BEGIN INPUT MATERIAL
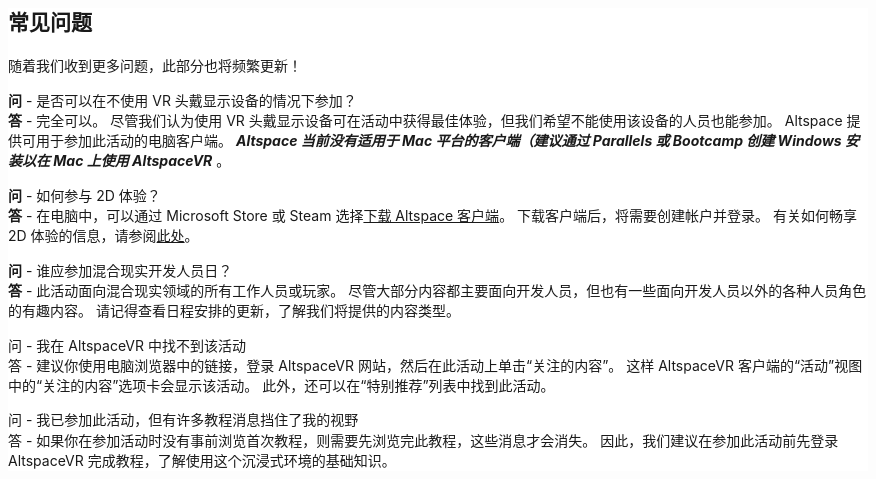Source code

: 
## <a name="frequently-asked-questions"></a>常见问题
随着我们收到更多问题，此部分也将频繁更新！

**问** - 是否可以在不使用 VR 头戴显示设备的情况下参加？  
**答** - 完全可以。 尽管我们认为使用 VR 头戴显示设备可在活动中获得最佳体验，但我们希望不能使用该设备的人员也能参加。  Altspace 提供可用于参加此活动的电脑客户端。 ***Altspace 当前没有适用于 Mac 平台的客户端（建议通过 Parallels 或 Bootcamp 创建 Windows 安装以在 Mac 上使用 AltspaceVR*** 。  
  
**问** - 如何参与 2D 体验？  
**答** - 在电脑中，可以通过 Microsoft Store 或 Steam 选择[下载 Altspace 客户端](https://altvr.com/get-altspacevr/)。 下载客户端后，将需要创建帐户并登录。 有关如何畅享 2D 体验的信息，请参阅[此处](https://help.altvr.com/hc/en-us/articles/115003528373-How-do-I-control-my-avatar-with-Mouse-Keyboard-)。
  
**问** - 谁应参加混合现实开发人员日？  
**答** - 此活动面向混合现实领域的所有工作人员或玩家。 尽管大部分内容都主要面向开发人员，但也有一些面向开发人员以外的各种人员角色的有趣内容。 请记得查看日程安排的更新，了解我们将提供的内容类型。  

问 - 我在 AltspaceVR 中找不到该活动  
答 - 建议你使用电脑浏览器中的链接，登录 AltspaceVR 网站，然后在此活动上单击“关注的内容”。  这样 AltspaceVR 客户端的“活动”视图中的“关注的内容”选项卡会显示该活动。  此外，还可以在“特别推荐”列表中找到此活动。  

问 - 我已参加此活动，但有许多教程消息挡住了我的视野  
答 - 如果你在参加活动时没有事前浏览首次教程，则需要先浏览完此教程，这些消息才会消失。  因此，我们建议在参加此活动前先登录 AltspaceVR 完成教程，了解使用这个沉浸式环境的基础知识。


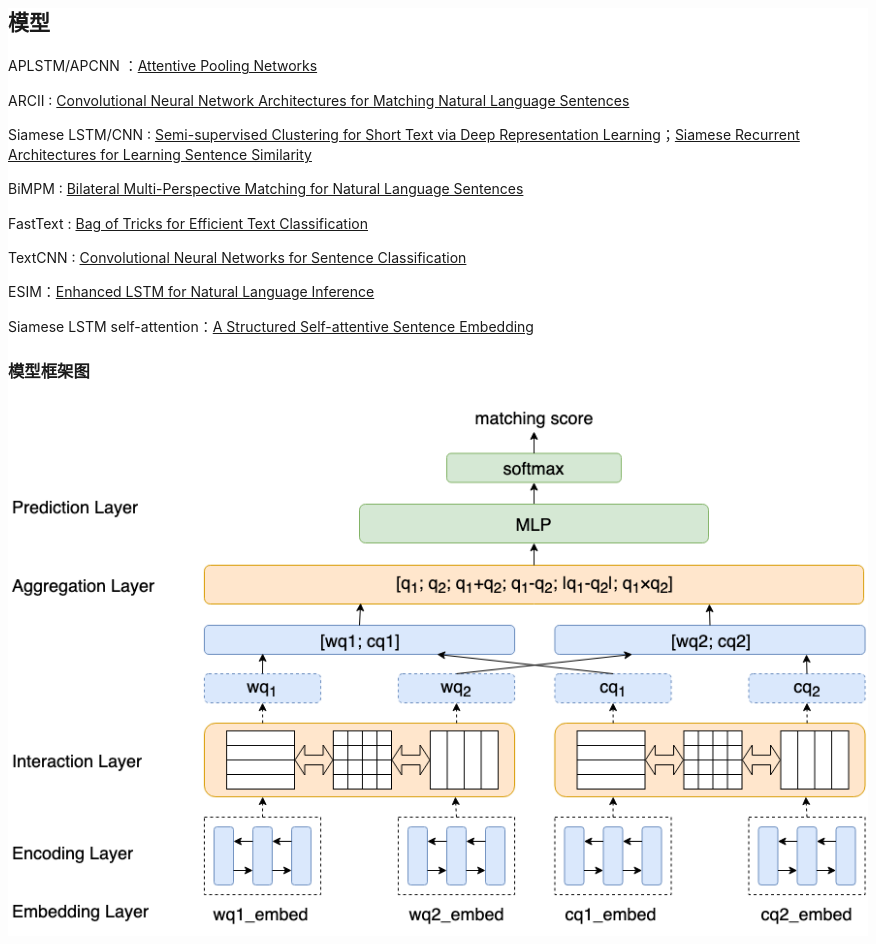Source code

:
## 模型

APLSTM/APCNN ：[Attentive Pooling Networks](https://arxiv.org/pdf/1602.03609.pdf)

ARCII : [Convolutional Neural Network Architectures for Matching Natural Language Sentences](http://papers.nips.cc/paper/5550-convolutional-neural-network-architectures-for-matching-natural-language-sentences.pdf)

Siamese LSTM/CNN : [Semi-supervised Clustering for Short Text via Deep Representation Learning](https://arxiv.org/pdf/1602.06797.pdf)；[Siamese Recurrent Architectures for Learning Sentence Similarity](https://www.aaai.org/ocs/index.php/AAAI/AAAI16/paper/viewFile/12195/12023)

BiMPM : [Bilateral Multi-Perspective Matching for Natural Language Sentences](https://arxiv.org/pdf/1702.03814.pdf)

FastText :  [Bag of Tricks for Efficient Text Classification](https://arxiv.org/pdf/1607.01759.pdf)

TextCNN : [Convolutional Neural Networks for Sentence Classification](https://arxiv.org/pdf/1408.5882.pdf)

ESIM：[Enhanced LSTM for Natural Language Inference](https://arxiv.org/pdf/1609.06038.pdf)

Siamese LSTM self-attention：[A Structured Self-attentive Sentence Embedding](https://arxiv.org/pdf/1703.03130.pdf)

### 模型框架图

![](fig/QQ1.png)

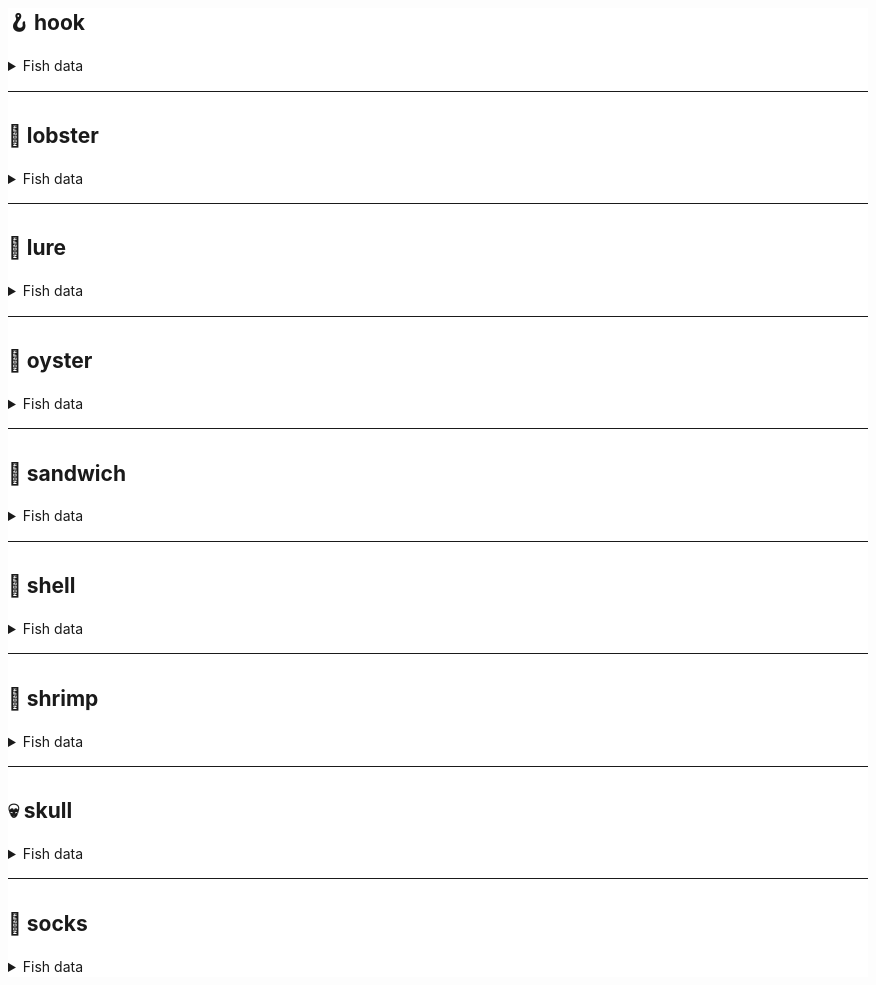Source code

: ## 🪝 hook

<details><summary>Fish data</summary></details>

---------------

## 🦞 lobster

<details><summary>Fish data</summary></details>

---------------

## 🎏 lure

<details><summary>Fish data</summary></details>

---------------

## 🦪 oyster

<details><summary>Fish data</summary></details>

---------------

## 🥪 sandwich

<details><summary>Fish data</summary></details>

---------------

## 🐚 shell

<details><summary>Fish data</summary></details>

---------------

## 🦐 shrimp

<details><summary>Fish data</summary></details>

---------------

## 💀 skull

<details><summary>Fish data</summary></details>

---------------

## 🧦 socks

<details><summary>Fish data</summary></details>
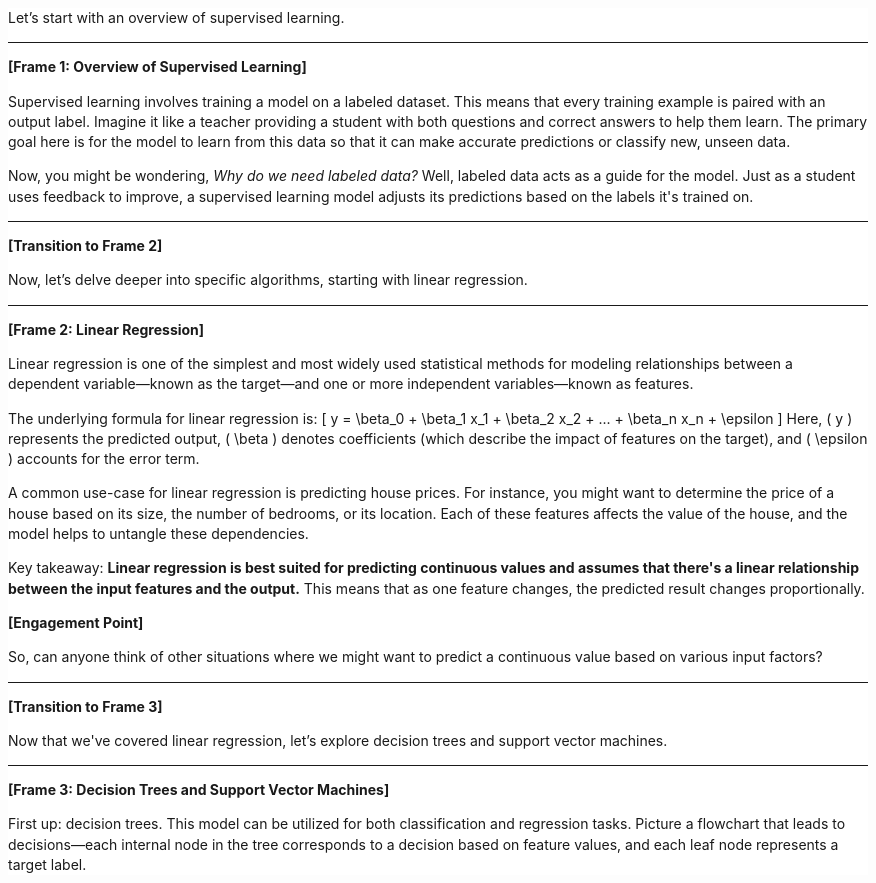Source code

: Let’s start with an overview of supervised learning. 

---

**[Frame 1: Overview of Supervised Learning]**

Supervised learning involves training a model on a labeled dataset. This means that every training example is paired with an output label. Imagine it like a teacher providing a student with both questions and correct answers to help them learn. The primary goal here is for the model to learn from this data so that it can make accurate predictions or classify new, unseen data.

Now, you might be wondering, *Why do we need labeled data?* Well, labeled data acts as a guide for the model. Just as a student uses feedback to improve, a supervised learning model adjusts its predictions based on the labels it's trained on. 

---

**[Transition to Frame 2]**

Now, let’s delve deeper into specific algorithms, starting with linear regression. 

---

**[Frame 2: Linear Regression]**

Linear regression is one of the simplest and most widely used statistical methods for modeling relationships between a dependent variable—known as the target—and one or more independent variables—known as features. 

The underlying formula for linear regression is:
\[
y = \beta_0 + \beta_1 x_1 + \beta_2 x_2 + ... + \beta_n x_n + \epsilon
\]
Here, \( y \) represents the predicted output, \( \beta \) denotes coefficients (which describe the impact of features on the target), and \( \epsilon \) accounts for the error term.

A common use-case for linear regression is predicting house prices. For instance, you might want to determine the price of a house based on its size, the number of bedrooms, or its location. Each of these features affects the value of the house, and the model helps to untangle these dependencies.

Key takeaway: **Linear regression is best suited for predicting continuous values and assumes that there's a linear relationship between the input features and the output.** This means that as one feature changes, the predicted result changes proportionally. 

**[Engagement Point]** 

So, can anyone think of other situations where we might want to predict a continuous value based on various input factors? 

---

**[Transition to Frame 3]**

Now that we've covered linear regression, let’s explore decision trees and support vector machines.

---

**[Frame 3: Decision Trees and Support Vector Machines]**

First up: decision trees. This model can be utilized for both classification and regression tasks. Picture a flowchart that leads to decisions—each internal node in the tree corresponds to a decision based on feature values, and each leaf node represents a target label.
END INPUT MATERIAL
* PROBLEM DETAILS *
Restate each entry verbatim and skip every image.

* FINISHED TASK *
Source code

: 
## <a name="frequently-asked-questions"></a>常见问题
随着我们收到更多问题，此部分也将频繁更新！

**问** - 是否可以在不使用 VR 头戴显示设备的情况下参加？  
**答** - 完全可以。 尽管我们认为使用 VR 头戴显示设备可在活动中获得最佳体验，但我们希望不能使用该设备的人员也能参加。  Altspace 提供可用于参加此活动的电脑客户端。 ***Altspace 当前没有适用于 Mac 平台的客户端（建议通过 Parallels 或 Bootcamp 创建 Windows 安装以在 Mac 上使用 AltspaceVR*** 。  
  
**问** - 如何参与 2D 体验？  
**答** - 在电脑中，可以通过 Microsoft Store 或 Steam 选择[下载 Altspace 客户端](https://altvr.com/get-altspacevr/)。 下载客户端后，将需要创建帐户并登录。 有关如何畅享 2D 体验的信息，请参阅[此处](https://help.altvr.com/hc/en-us/articles/115003528373-How-do-I-control-my-avatar-with-Mouse-Keyboard-)。
  
**问** - 谁应参加混合现实开发人员日？  
**答** - 此活动面向混合现实领域的所有工作人员或玩家。 尽管大部分内容都主要面向开发人员，但也有一些面向开发人员以外的各种人员角色的有趣内容。 请记得查看日程安排的更新，了解我们将提供的内容类型。  

问 - 我在 AltspaceVR 中找不到该活动  
答 - 建议你使用电脑浏览器中的链接，登录 AltspaceVR 网站，然后在此活动上单击“关注的内容”。  这样 AltspaceVR 客户端的“活动”视图中的“关注的内容”选项卡会显示该活动。  此外，还可以在“特别推荐”列表中找到此活动。  

问 - 我已参加此活动，但有许多教程消息挡住了我的视野  
答 - 如果你在参加活动时没有事前浏览首次教程，则需要先浏览完此教程，这些消息才会消失。  因此，我们建议在参加此活动前先登录 AltspaceVR 完成教程，了解使用这个沉浸式环境的基础知识。


Source code

:
## 模型

APLSTM/APCNN ：[Attentive Pooling Networks](https://arxiv.org/pdf/1602.03609.pdf)

ARCII : [Convolutional Neural Network Architectures for Matching Natural Language Sentences](http://papers.nips.cc/paper/5550-convolutional-neural-network-architectures-for-matching-natural-language-sentences.pdf)

Siamese LSTM/CNN : [Semi-supervised Clustering for Short Text via Deep Representation Learning](https://arxiv.org/pdf/1602.06797.pdf)；[Siamese Recurrent Architectures for Learning Sentence Similarity](https://www.aaai.org/ocs/index.php/AAAI/AAAI16/paper/viewFile/12195/12023)

BiMPM : [Bilateral Multi-Perspective Matching for Natural Language Sentences](https://arxiv.org/pdf/1702.03814.pdf)

FastText :  [Bag of Tricks for Efficient Text Classification](https://arxiv.org/pdf/1607.01759.pdf)

TextCNN : [Convolutional Neural Networks for Sentence Classification](https://arxiv.org/pdf/1408.5882.pdf)

ESIM：[Enhanced LSTM for Natural Language Inference](https://arxiv.org/pdf/1609.06038.pdf)

Siamese LSTM self-attention：[A Structured Self-attentive Sentence Embedding](https://arxiv.org/pdf/1703.03130.pdf)

### 模型框架图

![](fig/QQ1.png)

Source code

: ## 🪝 hook

<details><summary>Fish data</summary></details>

---------------

## 🦞 lobster

<details><summary>Fish data</summary></details>

---------------

## 🎏 lure

<details><summary>Fish data</summary></details>

---------------

## 🦪 oyster

<details><summary>Fish data</summary></details>

---------------

## 🥪 sandwich

<details><summary>Fish data</summary></details>

---------------

## 🐚 shell

<details><summary>Fish data</summary></details>

---------------

## 🦐 shrimp

<details><summary>Fish data</summary></details>

---------------

## 💀 skull

<details><summary>Fish data</summary></details>

---------------

## 🧦 socks

<details><summary>Fish data</summary></details>
Source code

: Let’s start with an overview of supervised learning. 

---

**[Frame 1: Overview of Supervised Learning]**

Supervised learning involves training a model on a labeled dataset. This means that every training example is paired with an output label. Imagine it like a teacher providing a student with both questions and correct answers to help them learn. The primary goal here is for the model to learn from this data so that it can make accurate predictions or classify new, unseen data.

Now, you might be wondering, *Why do we need labeled data?* Well, labeled data acts as a guide for the model. Just as a student uses feedback to improve, a supervised learning model adjusts its predictions based on the labels it's trained on. 

---

**[Transition to Frame 2]**

Now, let’s delve deeper into specific algorithms, starting with linear regression. 

---

**[Frame 2: Linear Regression]**

Linear regression is one of the simplest and most widely used statistical methods for modeling relationships between a dependent variable—known as the target—and one or more independent variables—known as features. 

The underlying formula for linear regression is:
\[
y = \beta_0 + \beta_1 x_1 + \beta_2 x_2 + ... + \beta_n x_n + \epsilon
\]
Here, \( y \) represents the predicted output, \( \beta \) denotes coefficients (which describe the impact of features on the target), and \( \epsilon \) accounts for the error term.

A common use-case for linear regression is predicting house prices. For instance, you might want to determine the price of a house based on its size, the number of bedrooms, or its location. Each of these features affects the value of the house, and the model helps to untangle these dependencies.

Key takeaway: **Linear regression is best suited for predicting continuous values and assumes that there's a linear relationship between the input features and the output.** This means that as one feature changes, the predicted result changes proportionally. 

**[Engagement Point]** 

So, can anyone think of other situations where we might want to predict a continuous value based on various input factors? 

---

**[Transition to Frame 3]**

Now that we've covered linear regression, let’s explore decision trees and support vector machines.

---

**[Frame 3: Decision Trees and Support Vector Machines]**

First up: decision trees. This model can be utilized for both classification and regression tasks. Picture a flowchart that leads to decisions—each internal node in the tree corresponds to a decision based on feature values, and each leaf node represents a target label.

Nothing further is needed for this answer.